Then in June, Berkeley professor and frequent Huff Po contributor George Lakoff presented a nearly identical thesis—that Democrats are too hung up on truth and rationality—in his own analysis of voter psychology, The Political Mind. Both Lakoff and Westen present brain science as a strategic resource for the Obama campaign—a nerdy secret weapon. Up to now, they say, Democrats have been so brainy that they haven't connected with the brains of voters. But what if liberals used their knowledge of the brain to their advantage?
The fact that all neuropundits are liberals can be explained by the fact that most of the research originates in university labs. Jost, Amodio, Westen, and Lakoff are all participants in an educational system that tilts overwhelmingly to the left. We're not just talking about the Marxists and post-structuralists in the humanities—in 2002, Daniel Klein and Andrew Western tallied the political affiliations of professors at Berkeley and Stanford and found that even in the hard sciences, Democrats outnumbered Republicans by a factor of almost 8 to 1. Among professors of neurology and neuroscience, Klein and Western counted 68 registered Democrats against just six Republicans.
A partisan science of partisan politics invites grave concerns about both its methodology and interpretation.

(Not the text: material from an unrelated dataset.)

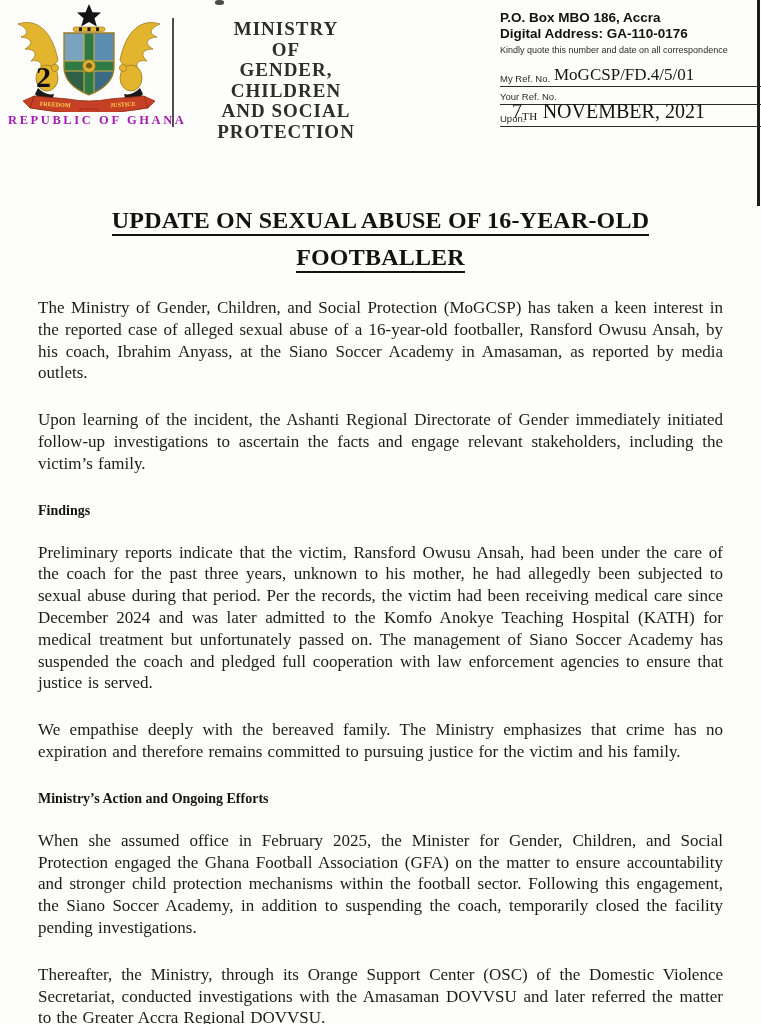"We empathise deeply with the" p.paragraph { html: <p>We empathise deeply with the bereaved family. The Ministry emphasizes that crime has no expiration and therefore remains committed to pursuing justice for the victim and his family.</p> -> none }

Consider last week's paper in Science, which purported to show that conservatives were more anxious and easily frightened than liberals. Is that because their brains are wired differently? Or maybe it's just nerve-racking to be summoned into a lab and quizzed about your political beliefs by a bunch of university professors who almost certainly disagree with you.
You might also ask why the results had to be framed in terms of right-wing fearfulness and anxiety. The liberals could just as well have been described as having a weird inability to register emotion. (Indeed, a closer look at how the subjects were classified suggests that this interpretation makes more sense.) Likewise, the Amodio paper from 2007 demeaned conservatives for failing to process complex or conflicting stimuli rather than calling the liberals detail-obsessed and distractible.
Back in 2003, Jost and his colleagues made a compelling case that conservatives tend to be more deferential to authority and afraid of risk. But even this basic finding doesn't seem to account for party platforms. Why are liberals so conservative when it comes to the environment, endlessly harping on traditional farming practices and the uncertainty surrounding genetically modified crops, cloned meat, and the use of pesticides? And if right-wingers are so obedient, why do they favor smaller government and less gun control?
The irony of this liberal slant is that, from a strictly rational,blue-brain point of view, professional scientists have no reason to side with the Democrats. The data show that both political parties have pursued overwhelmingly pro-science agendas during the past 65 years. (If anything, research funding has tended to increase more under Republican presidents than under Democrats.) The Bush White House may have frustrated many in the community with its aggressive politicization of government science, but both candidates in this election cycle have spoken out for scientific integrity. Both accept that global warming is caused by human activity, and McCain appears to be just as committed as Obama to repeal the ban on federal funding for embryonic stem-cell research.
In the end, the liberal neuropundits may end up hurting their cause more than they help it. The most industrious among them have already begun to spin off private consulting firms, like Drew Westen's Westen Strategies, that hawk spurious science back to the party establishment. Consider high-powered Democratic strategist Bill Knapp, who joined up with former Clinton aide Tom Freedman to create FKF Applied Science, a neuromarketing firm that's already managed to get its bogus electoral brain-scans into the New York Times and the Atlantic.
These guys are selling junk. And it looks like the Democrats are their customers.